定义 DNA 复制和 DNA 损伤反应基因的新功能

• 批准号: 1158560
• 负责人: Victoria Lundblad
• 金额: $ 30万
• 依托单位: The Salk Institute for Biological Studies
• 依托单位国家: 美国
• 项目类别: Continuing Grant
• 财政年份: 2012
• 资助国家: 美国
• 起止时间: 2012-05-01 至 2014-04-30
• 项目状态: 已结题
• 来源: https://www.nsf.gov/awardsearch/showAward?AWD_ID=1158560&HistoricalAwards=false
• 关键词: Defining; New; Functions; DNA; Replication

Scientific goals: In the budding yeast S. cerevisiae, genome-wide collections of mutant strains have been employed extensively to elucidate biological function on a large scale. The resulting information has been used to place genes in pathways, to identify points of intersection between different pathways and to assign gene function to novel proteins. One flaw of these studies stems from the nature of the mutant reagents in these genome-wide collections, where gene function has been inactivated by either deletion or conditional depletion. Since many, if not all, proteins execute more than one function, such mutations are potentially pleiotropic. A potential solution is to employ separation-of-function mutations that eliminate a single biological function of a protein. However, identification of this particular class of alleles in the past has been a logistic hurdle even for single genes. This research project is based on a newly developed strategy for large-scale isolation of separation-of-function alleles which will be applied to a set of inter-related genes involved in DNA replication and response to DNA damage. Since very few mutations have been isolated for many of these genes, this research should define new functions in the DNA replication and DNA damage response pathways. Broader impacts: The scientific goals of this research project are closely intertwined with two broader impacts. First, the resulting mutations will be made widely available to the yeast community, with a particular focus on incorporation of these new reagents into genome-wide systems analysis. Genetic networks constructed from separation-of-function missense mutations are likely to uncover previously unappreciated interfaces that were missed in prior systems analysis which employed currently available mutant strains. Second, this project will rely heavily on entry-level researchers (undergraduate and high school students) who will be responsible for generating the panels of separation-of-function mutations. This experience will allow very junior researchers to play a central role in a significant research project and also introduce them to the critical function that mentoring plays in the biomedical research community.

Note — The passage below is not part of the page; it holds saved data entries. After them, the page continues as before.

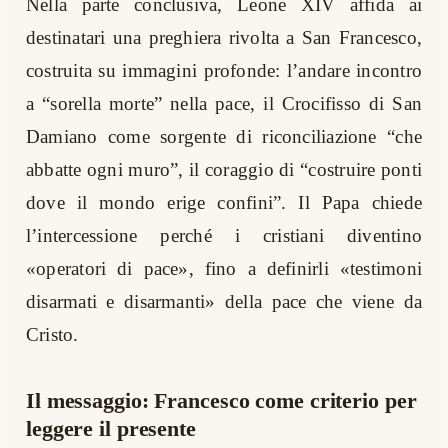
Nella parte conclusiva, Leone XIV affida ai
destinatari una preghiera rivolta a San Francesco,
costruita su immagini profonde: l’andare incontro
a “sorella morte” nella pace, il Crocifisso di San
Damiano come sorgente di riconciliazione “che
abbatte ogni muro”, il coraggio di “costruire ponti
dove il mondo erige confini”. Il Papa chiede
l’intercessione perché i cristiani diventino
«operatori di pace», fino a definirli «testimoni
disarmati e disarmanti» della pace che viene da
Cristo.
Il messaggio: Francesco come criterio per
leggere il presente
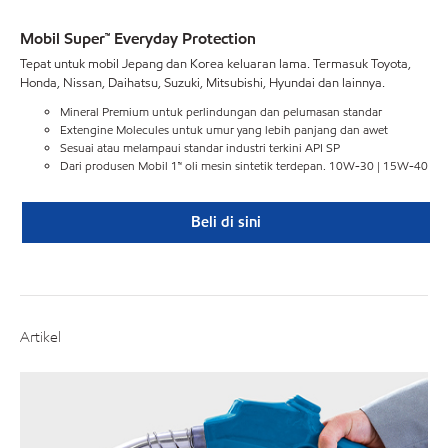
Mobil Super™ Everyday Protection
Tepat untuk mobil Jepang dan Korea keluaran lama. Termasuk Toyota,
Honda, Nissan, Daihatsu, Suzuki, Mitsubishi, Hyundai dan lainnya.
Mineral Premium untuk perlindungan dan pelumasan standar
Extengine Molecules untuk umur yang lebih panjang dan awet
Sesuai atau melampaui standar industri terkini API SP
Dari produsen Mobil 1™ oli mesin sintetik terdepan. 10W-30 | 15W-40
Beli di sini
Artikel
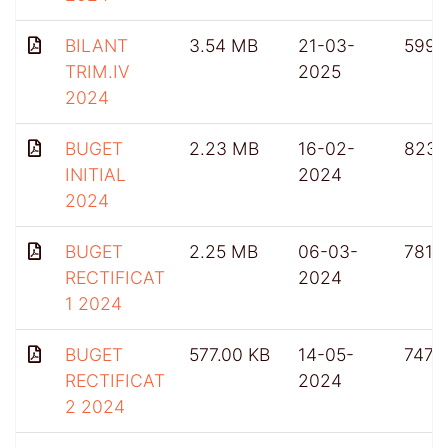
BILANT
3.54 MB
21-03-
599
TRIM.IV
2025
2024
BUGET
2.23 MB
16-02-
823
INITIAL
2024
2024
BUGET
2.25 MB
06-03-
781
RECTIFICAT
2024
1 2024
BUGET
577.00 KB
14-05-
747
RECTIFICAT
2024
2 2024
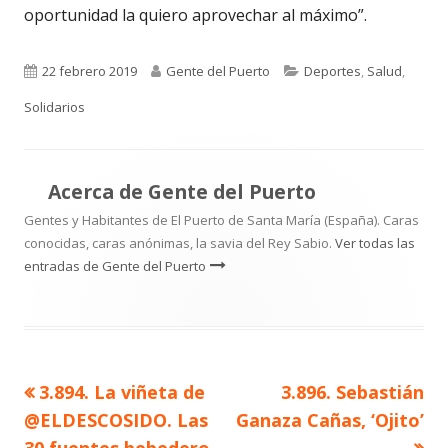
oportunidad la quiero aprovechar al máximo”.
Publicado
Autor
Categorías
22 febrero 2019
Gente del Puerto
Deportes
,
Salud
,
el
Solidarios
Acerca de
Gente del Puerto
Gentes y Habitantes de El Puerto de Santa María (España). Caras
conocidas, caras anónimas, la savia del Rey Sabio.
Ver todas las
entradas de Gente del Puerto
Artículo
Artículo
3.894. La viñeta de
3.896. Sebastián
Navegación
anterior
siguiente
@ELDESCOSIDO. Las
Ganaza Cañas, ‘Ojito’
de
30 fuentes bebedero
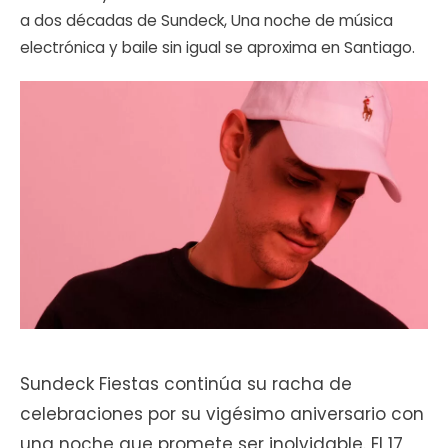
a dos décadas de Sundeck, Una noche de música
electrónica y baile sin igual se aproxima en Santiago.
Sundeck Fiestas continúa su racha de
celebraciones por su vigésimo aniversario con
una noche que promete ser inolvidable. El 17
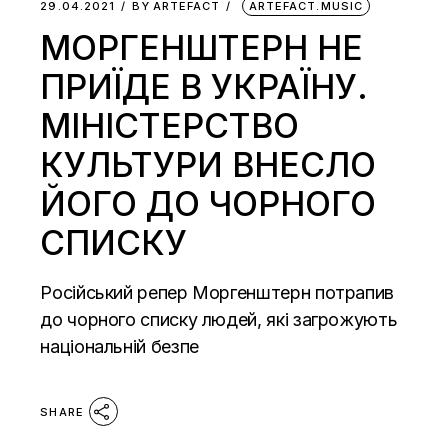
29.04.2021
BY
ARTEFACT
ARTEFACT.MUSIC
МОРГЕНШТЕРН НЕ
ПРИЇДЕ В УКРАЇНУ.
МІНІСТЕРСТВО
КУЛЬТУРИ ВНЕСЛО
ЙОГО ДО ЧОРНОГО
СПИСКУ
Російський репер Моргенштерн потрапив
до чорного списку людей, які загрожують
національній безпе
SHARE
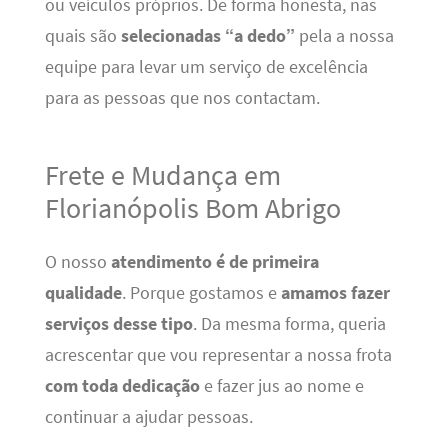
ou veículos próprios. De forma honesta, nas
quais são
selecionadas “a dedo”
pela a nossa
equipe para levar um serviço de excelência
para as pessoas que nos contactam.
Frete e Mudança em
Florianópolis Bom Abrigo
O nosso
atendimento é de primeira
qualidade
. Porque gostamos e
amamos fazer
serviços desse tipo
. Da mesma forma, queria
acrescentar que vou representar a nossa frota
com toda dedicação
e fazer jus ao nome e
continuar a ajudar pessoas.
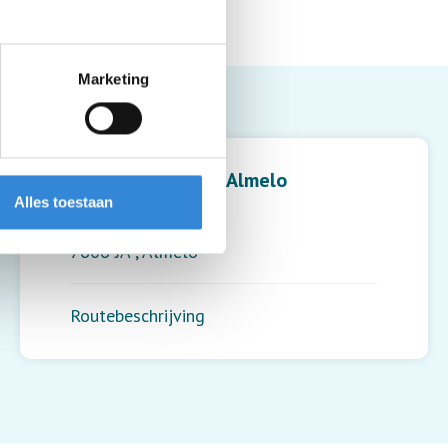
Marketing
Leaflet
| ©
OpenStreetMap
contributors
Heracles stadion, Almelo
Alles toestaan
Van Riemsdijkplein 1
7606 JA
,
Almelo
Routebeschrijving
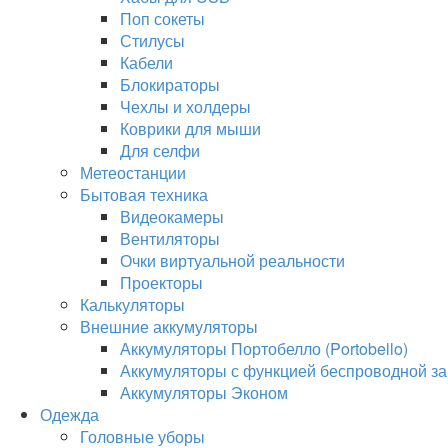
Поп сокеты
Стилусы
Кабели
Блокираторы
Чехлы и холдеры
Коврики для мыши
Для селфи
Метеостанции
Бытовая техника
Видеокамеры
Вентиляторы
Очки виртуальной реальности
Проекторы
Калькуляторы
Внешние аккумуляторы
Аккумуляторы Портобелло (Portobello)
Аккумуляторы с функцией беспроводной за
Аккумуляторы Эконом
Одежда
Головные уборы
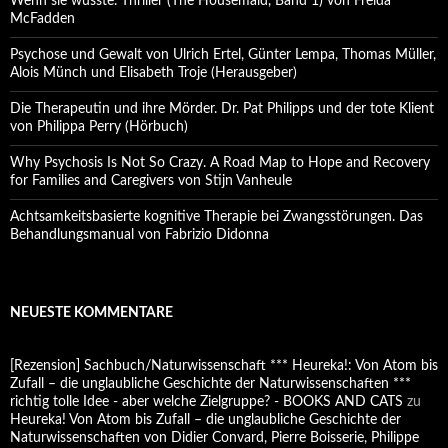
Wenn sie wüsste. Thriller (The Housemaid, Band 1) von Freida
McFadden
Psychose und Gewalt von Ulrich Ertel, Günter Lempa, Thomas Müller,
Alois Münch und Elisabeth Troje (Herausgeber)
Die Therapeutin und ihre Mörder. Dr. Pat Philipps und der tote Klient
von Philippa Perry (Hörbuch)
Why Psychosis Is Not So Crazy. A Road Map to Hope and Recovery
for Families and Caregivers von Stijn Vanheule
Achtsamkeitsbasierte kognitive Therapie bei Zwangsstörungen. Das
Behandlungsmanual von Fabrizio Didonna
NEUESTE KOMMENTARE
[Rezension] Sachbuch/Naturwissenschaft *** Heureka!: Von Atom bis
Zufall – die unglaubliche Geschichte der Naturwissenschaften ***
richtig tolle Idee - aber welche Zielgruppe? - BOOKS AND CATS
zu
Heureka! Von Atom bis Zufall – die unglaubliche Geschichte der
Naturwissenschaften von Didier Convard, Pierre Boisserie, Philippe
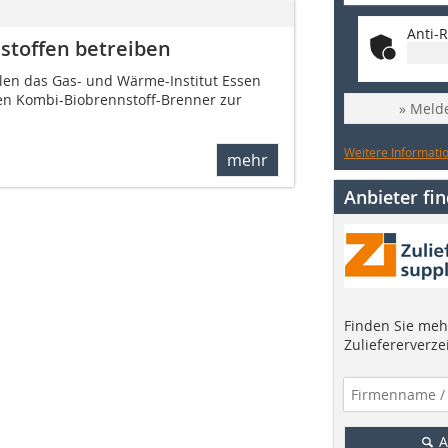
Anti-R
stoffen betreiben
en das Gas- und Wärme-Institut Essen
nen Kombi-Biobrennstoff-Brenner zur
» Melde
Weitere Informatio
mehr
Anbieter fi
Finden Sie mehr
Zuliefererverze
A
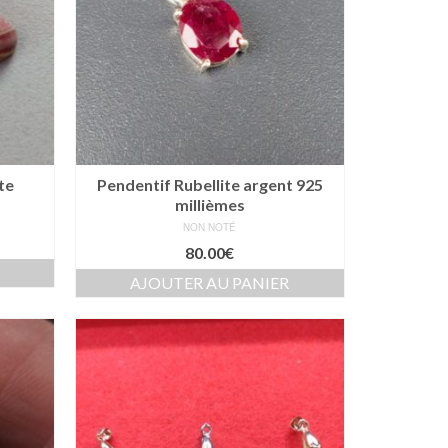
te
Pendentif Rubellite argent 925
millièmes
NON NOTÉ
80.00
€
AJOUTER AU PANIER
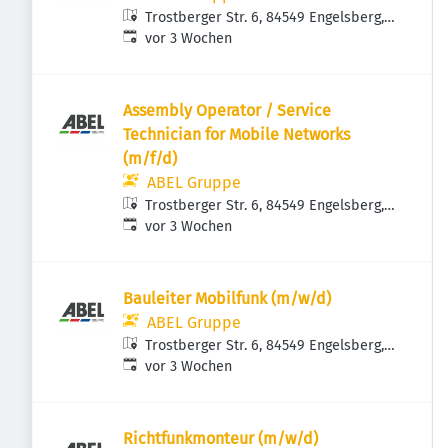
Trostberger Str. 6, 84549 Engelsberg,
Veröffentlicht
:
Deutschland
vor 3 Wochen
Assembly Operator / Service
Technician for Mobile Networks
(m/f/d)
ABEL Gruppe
Trostberger Str. 6, 84549 Engelsberg,
Veröffentlicht
:
Deutschland
vor 3 Wochen
Bauleiter Mobilfunk (m/w/d)
ABEL Gruppe
Trostberger Str. 6, 84549 Engelsberg,
Veröffentlicht
:
Deutschland
vor 3 Wochen
Richtfunkmonteur (m/w/d)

科学目标：在芽殖酵母酿酒酵母中，突变菌株的全基因组集合已被广泛用于大规模阐明生物学功能。由此产生的信息已被用来将基因放置在通路中，识别不同通路之间的交叉点，并将基因功能分配给新的蛋白质。这些研究的一个缺陷源于这些全基因组集合中突变试剂的性质，其中基因功能已因缺失或条件缺失而失活。由于许多（如果不是全部）蛋白质执行不止一种功能，因此此类突变可能是多效性的。一个潜在的解决方案是采用功能分离突变来消除蛋白质的单一生物学功能。然而，在过去，即使对于单个基因来说，鉴定这类特殊的等位基因也是一个后勤障碍。该研究项目基于一项新开发的大规模分离功能分离等位基因的策略，该策略将应用于一组参与 DNA 复制和 DNA 损伤反应的相互关联的基因。由于这些基因中的许多基因分离出的突变很少，因此这项研究应该定义 DNA 复制和 DNA 损伤反应途径中的新功能。更广泛的影响：该研究项目的科学目标与两个更广泛的影响密切相关。首先，由此产生的突变将广泛提供给酵母界，特别关注将这些新试剂纳入全基因组系统分析。由功能分离错义突变构建的遗传网络可能会揭示以前未受重视的界面，这些界面在之前使用当前可用突变株的系统分析中被遗漏了。其次，该项目将严重依赖入门级研究人员（本科生和高中生），他们将负责生成功能分离突变组。这种经验将使初级研究人员能够在重大研究项目中发挥核心作用，并向他们介绍指导在生物医学研究社区中发挥的关键作用。